_EXERCISE SET_:
1. In the review of Gun Monkeys, what is the name of the gangster the narrator works for?
2. Please continue the review of Gun Monkeys from its last sentence.

_DOCUMENT SEGMENT_:
◆ ◆ ◆ ◆ ◆

Someone recommended Victor Gischler's GUN MONKEYS (2001) to
me, but I can't remember who. I don't hold it against them,
whoever it was, even though I dropped the book half-way
through and it's already on my donate- to-the-booksale pile.
(Gischler's been published online by a number of rare birds,
I noticed with interest, but I haven't read any of those
stories. This is his first novel.)
The story is narrated by a Florida hood, an enforcer, a gun
monkey, who works for an octogenerian gangster named Stan. We
meet him, at the start of the book, driving around with a
headless corpse in his trunk. Soon Stan asks him to take care
of some business, and he walks into a bar and shoots everyone
inside. A day or two later, he leaves someone bound in a
bathtub with scalding water running. The assumption is that
the hot water heater will run out before the fellow
dies.

◆ ◆ ◆ ◆ ◆

_SOURCE EXCERPT_:
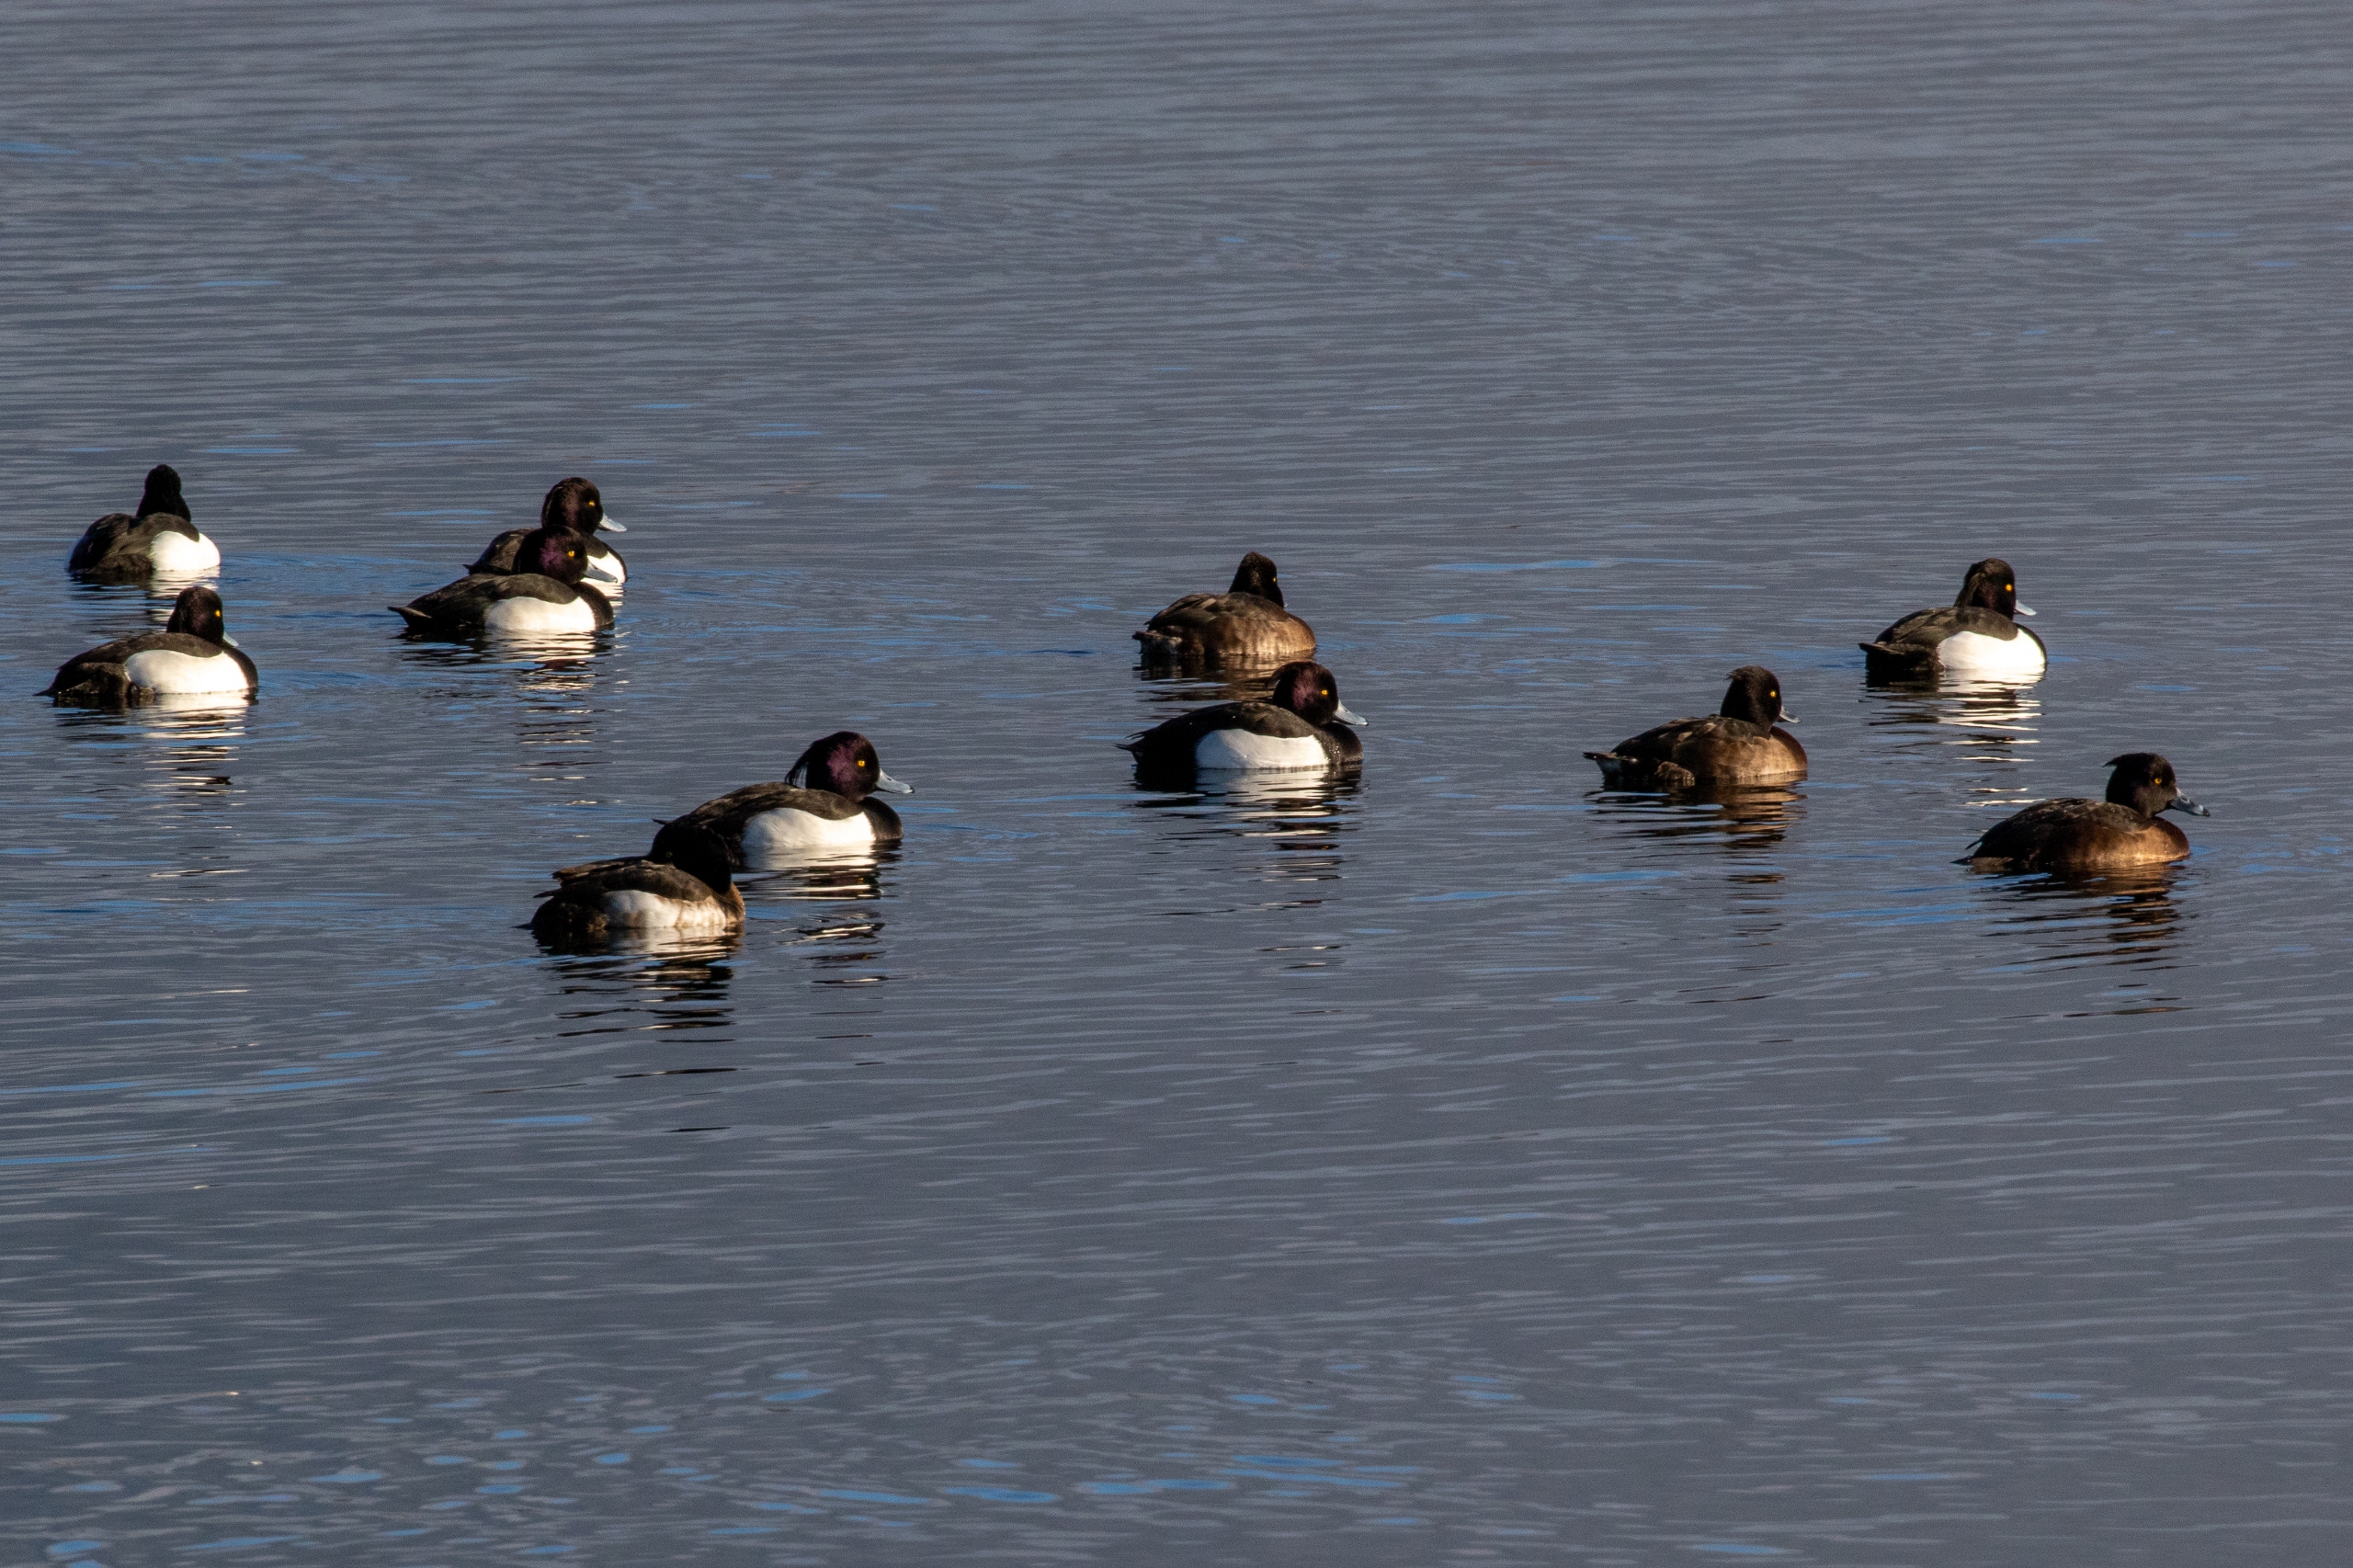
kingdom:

◆ ◆ ◆ ◆ ◆

_RESULTS FOR THE EXERCISE_:
1. Stan, an octogenarian gangster.

2.
That's where I dropped the book. I don't mind grim stuff in
books, but it's got to be handled right. The screwball tone
of this book was all wrong. To have a sociopathic criminal
narrate a story in a breezy manner takes a lot of skill to
pull off, and Gischler didn't manage it. Jim Thompson's THE
KILLER INSIDE ME was in the first person, but it was a
masterpiece. Stark's Parker books are told in the third
person, and Parker takes things seriously. He may kill people
if he needs to, but he's not joking around. GUN MONKEYS is
derivative of PULP FICTION, the movie, and it might work as a
movie. Some of the scenes seem written with that in
mind.
The whole thing hinges on the enforcer's loyalty to Stan.
Now, when a man's partner is killed, he's supposed to do
something about it, but when his boss is killed he's not
supposed to make blustering speeches of devotion that make
other people, who were going to side with the incoming
gangster, clench their jaws and remember that old Stan did
help them buy this house, didn't he, and by God he always
remember their birthday, so they'd help after all. It's just
too forced and too cliched.
Reading this right after Pelecanos's SOUL CIRCUS certainly
didn't help it, either.
Bill
-- William Denton : Toronto, Canada : http://www.miskatonic.org/ : Caveat lector.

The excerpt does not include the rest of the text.